Der Antragsteller beanstandet im Zusammenhang mit seiner Einreise am 29. Januar 2024, vorübergehend „festgesetzt“ und zu Aufenthaltsdauer, Aufenthaltsort und Aufenthaltszweck befragt worden zu sein. Soweit danach eine Identitätsfeststellung im Grenzgebiet (vgl. § 23 Abs. 1 BPolG) oder eine – womöglich vorliegende – Ausschreibung zur Grenzfahndung (§ 30 Abs. 1 und 2 Nr. 2 Buchst. a BPolG) in Rede steht und der Antragsteller diese als „Maßnahmen zur Verhinderung der Einreise“ (vgl. den Antrag auf Seite 1 der Antragsschrift) verstehen sollte, haben die Maßnahmen nicht zur Folge, dass dem Betroffenen die Einreise verwehrt wird. Vielmehr dient die Fahndung zunächst nur dem Auffinden von Personen durch planmäßiges, allgemeines oder gezieltes Suche u.a. im Rahmen der Gefahrenabwehr (Graulich, in: Lisken/Denninger, Handbuch des Polizeirechts, 7. Aufl. 2021, E. Das Handeln von Polizei- und Ordnungsbehörden zur Gefahrenabwehr Rn. 409).
Dass es sich hierbei nicht bereits um eine Maßnahme zur Einreiseverweigerung handelt, bestätigt vorliegend der Umstand, dass der Antragsteller am 29. Januar 2024 in das Bundesgebiet einreisen durfte. Im Übrigen sind auch die gegenwärtig angeordneten Grenzkontrollen an der deutschen Grenze zu Österreich unionsrechtskonform (vgl. Art. 25 ff. Verordnung (EU) 2016/399 - Schengener Grenzkodex); vgl. auch BMI - Presse - Binnengrenzkontrollen an den Landgrenzen zu Polen, Tschechien und der Schweiz: Notifizierung bei der EU-Kommission erfolgt (bund.de)).

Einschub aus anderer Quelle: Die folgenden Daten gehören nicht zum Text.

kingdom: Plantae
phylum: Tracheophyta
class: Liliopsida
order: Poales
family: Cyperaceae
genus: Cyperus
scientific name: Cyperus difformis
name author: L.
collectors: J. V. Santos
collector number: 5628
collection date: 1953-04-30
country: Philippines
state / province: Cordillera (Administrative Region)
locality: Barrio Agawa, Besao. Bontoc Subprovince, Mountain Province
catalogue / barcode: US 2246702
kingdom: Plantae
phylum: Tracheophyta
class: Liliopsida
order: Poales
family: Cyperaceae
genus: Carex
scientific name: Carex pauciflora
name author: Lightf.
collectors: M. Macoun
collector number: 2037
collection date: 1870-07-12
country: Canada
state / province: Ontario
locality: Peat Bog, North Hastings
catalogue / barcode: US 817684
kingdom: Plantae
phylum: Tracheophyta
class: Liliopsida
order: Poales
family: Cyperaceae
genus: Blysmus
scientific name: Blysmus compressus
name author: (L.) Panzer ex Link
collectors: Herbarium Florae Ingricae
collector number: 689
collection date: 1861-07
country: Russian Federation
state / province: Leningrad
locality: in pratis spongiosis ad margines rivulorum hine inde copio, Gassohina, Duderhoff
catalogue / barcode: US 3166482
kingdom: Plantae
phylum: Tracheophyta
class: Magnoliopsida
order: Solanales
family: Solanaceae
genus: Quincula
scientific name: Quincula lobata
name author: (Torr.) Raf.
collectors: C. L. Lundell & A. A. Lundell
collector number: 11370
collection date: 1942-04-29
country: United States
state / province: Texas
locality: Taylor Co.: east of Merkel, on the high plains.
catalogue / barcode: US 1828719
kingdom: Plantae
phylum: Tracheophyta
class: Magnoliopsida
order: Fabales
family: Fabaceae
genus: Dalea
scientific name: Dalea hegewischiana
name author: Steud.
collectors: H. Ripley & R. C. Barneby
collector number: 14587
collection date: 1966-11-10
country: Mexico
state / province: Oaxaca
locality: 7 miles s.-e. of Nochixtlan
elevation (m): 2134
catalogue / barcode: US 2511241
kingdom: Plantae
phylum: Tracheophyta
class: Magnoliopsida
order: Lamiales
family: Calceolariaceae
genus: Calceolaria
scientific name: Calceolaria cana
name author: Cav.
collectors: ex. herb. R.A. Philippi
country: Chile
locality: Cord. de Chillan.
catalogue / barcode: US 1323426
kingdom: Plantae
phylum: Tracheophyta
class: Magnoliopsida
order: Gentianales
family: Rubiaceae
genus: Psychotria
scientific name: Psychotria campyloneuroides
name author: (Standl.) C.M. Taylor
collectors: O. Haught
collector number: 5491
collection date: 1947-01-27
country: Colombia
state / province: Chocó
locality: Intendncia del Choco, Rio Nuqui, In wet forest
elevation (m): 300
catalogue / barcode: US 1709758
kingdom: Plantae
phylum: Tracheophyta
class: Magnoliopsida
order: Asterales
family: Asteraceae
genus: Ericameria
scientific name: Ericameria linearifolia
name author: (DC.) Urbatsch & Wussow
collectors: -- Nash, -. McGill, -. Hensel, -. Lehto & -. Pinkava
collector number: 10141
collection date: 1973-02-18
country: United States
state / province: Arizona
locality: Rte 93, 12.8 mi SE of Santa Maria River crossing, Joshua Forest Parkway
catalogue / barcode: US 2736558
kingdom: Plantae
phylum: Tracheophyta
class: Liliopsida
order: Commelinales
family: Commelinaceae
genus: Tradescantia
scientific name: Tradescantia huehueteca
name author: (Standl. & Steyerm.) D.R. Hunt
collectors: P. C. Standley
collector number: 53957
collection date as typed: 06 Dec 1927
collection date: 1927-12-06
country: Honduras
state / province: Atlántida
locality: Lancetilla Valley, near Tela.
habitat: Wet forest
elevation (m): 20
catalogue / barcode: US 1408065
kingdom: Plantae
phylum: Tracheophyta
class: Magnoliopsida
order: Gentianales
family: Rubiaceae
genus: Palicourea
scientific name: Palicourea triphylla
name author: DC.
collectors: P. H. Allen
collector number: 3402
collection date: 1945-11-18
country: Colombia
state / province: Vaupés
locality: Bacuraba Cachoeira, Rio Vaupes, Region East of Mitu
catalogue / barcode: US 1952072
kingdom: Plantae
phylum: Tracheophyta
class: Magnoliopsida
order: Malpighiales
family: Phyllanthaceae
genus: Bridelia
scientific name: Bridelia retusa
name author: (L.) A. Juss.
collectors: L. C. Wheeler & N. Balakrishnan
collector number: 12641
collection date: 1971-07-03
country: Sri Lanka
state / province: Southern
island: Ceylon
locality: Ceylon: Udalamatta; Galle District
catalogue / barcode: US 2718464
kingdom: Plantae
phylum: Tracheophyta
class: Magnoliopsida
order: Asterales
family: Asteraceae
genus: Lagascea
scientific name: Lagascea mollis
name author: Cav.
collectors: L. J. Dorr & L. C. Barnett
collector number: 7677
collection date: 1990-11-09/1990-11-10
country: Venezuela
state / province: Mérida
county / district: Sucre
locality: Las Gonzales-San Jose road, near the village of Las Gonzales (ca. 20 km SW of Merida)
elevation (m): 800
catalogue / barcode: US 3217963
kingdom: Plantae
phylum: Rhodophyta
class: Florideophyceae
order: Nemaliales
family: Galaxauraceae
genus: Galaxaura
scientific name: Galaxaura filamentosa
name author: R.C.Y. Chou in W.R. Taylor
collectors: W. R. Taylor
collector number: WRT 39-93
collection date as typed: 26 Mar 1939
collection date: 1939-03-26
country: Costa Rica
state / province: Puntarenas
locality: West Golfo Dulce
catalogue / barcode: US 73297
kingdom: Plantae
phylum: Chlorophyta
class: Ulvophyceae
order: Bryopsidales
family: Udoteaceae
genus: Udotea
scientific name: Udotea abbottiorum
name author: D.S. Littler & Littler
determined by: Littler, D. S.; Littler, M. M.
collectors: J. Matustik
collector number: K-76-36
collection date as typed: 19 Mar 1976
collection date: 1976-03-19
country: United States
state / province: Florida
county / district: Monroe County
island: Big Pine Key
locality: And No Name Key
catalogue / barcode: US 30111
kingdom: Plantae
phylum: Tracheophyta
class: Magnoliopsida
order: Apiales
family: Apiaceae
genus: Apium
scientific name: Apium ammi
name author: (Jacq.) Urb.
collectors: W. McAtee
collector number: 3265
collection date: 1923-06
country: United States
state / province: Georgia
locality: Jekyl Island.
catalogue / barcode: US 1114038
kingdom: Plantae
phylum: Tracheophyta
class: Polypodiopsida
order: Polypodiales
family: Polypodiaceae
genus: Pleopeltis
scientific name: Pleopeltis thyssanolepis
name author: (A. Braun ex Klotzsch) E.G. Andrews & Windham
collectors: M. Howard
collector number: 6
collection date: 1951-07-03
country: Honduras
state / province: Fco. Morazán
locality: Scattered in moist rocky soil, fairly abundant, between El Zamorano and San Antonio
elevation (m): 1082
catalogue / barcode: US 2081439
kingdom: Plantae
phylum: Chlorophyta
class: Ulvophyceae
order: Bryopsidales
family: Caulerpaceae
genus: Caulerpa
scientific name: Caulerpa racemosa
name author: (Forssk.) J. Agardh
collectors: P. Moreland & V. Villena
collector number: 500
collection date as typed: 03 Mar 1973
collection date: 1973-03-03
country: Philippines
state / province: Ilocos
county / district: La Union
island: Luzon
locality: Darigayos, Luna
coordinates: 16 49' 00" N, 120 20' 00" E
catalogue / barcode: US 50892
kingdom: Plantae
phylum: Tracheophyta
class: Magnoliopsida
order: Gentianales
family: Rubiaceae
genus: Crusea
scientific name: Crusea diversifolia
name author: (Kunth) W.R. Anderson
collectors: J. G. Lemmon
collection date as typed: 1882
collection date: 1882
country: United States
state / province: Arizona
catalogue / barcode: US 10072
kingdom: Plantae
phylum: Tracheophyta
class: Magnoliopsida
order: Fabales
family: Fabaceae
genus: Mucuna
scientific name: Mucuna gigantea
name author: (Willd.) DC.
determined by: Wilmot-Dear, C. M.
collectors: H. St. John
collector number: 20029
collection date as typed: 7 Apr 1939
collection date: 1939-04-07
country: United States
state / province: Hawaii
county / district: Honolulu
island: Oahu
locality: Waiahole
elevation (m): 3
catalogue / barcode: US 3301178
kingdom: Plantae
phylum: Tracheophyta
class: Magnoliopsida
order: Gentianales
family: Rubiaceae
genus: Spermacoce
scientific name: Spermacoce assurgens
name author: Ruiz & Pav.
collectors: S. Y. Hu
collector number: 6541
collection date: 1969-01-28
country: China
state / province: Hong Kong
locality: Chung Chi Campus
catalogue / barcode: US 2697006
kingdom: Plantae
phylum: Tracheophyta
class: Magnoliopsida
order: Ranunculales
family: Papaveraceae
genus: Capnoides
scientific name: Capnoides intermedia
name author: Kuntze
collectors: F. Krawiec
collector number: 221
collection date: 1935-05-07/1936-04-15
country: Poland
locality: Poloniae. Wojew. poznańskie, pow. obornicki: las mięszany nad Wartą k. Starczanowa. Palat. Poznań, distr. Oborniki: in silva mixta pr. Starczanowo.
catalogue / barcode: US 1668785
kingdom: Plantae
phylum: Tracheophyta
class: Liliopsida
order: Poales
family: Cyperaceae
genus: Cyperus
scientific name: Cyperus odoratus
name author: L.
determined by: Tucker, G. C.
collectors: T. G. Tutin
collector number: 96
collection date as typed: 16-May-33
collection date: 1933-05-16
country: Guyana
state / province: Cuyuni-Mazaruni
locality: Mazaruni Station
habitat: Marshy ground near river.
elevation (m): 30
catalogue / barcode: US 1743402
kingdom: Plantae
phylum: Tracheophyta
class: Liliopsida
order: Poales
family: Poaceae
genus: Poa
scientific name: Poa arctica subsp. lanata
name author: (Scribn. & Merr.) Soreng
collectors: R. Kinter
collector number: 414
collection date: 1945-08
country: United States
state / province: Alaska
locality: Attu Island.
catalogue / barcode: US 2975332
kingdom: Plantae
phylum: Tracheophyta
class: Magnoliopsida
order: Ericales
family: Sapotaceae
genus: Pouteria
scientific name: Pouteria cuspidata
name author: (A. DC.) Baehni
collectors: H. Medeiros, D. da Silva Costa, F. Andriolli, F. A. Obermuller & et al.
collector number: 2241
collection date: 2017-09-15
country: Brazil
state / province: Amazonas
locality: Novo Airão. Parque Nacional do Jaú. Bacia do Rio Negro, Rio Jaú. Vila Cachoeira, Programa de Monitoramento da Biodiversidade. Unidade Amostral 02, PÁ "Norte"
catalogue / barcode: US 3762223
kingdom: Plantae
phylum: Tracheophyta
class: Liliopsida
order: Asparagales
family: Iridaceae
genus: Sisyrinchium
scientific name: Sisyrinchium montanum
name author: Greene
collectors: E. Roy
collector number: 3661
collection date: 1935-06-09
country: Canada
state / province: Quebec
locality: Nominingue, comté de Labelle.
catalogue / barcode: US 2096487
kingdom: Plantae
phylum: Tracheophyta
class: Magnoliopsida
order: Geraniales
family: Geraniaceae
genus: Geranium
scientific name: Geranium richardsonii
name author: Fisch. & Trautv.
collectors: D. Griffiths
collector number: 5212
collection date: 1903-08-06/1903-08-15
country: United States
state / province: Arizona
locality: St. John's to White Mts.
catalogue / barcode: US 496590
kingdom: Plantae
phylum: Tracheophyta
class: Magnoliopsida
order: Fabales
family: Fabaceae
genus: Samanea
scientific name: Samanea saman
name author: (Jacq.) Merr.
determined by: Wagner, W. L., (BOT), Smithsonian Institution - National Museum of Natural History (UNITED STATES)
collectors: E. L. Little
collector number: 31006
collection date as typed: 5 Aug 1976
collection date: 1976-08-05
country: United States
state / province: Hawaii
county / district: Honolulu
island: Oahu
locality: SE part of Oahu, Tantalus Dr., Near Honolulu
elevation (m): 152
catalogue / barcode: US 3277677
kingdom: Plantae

b) Nach dem Vorstehenden kann dahinstehen, ob der Antrag mangels Passivlegitimation des Antragsgegners auch unbegründet wäre. Denn grundsätzlich dürfte primärer Rechtsschutz gegen die Behörde zu richten sein, die nach außen hin tätig wird. Da der Antragsteller an der Grenze zu Bayern einreisen möchte, dürfte die Bundespolizeidirektion München für ein an der Grenze erlassenes Einreiseverbot (als Maßnahme des Grenzschutzes, vgl. § 2 Abs. 1 Nr. 2 Buchst. b BPolG) örtlich (vgl. § 2 Abs. 1 Nr. 6 der Verordnung über die Zuständigkeit der Bundespolizeibehörden) und als unterste Bundespolizeibehörde (vgl. § 57 Abs. 1, 2 BPolG) auch instanziell zuständig sein (vgl. Ruthig, in: Schenke/Graulich/Ruthig, Sicherheitsrecht des Bundes, 2. Aufl. 2019, BPolG § 58 Rn. 8).
c) Die Kostenentscheidung folgt aus § 154 Abs. 1 VwGO.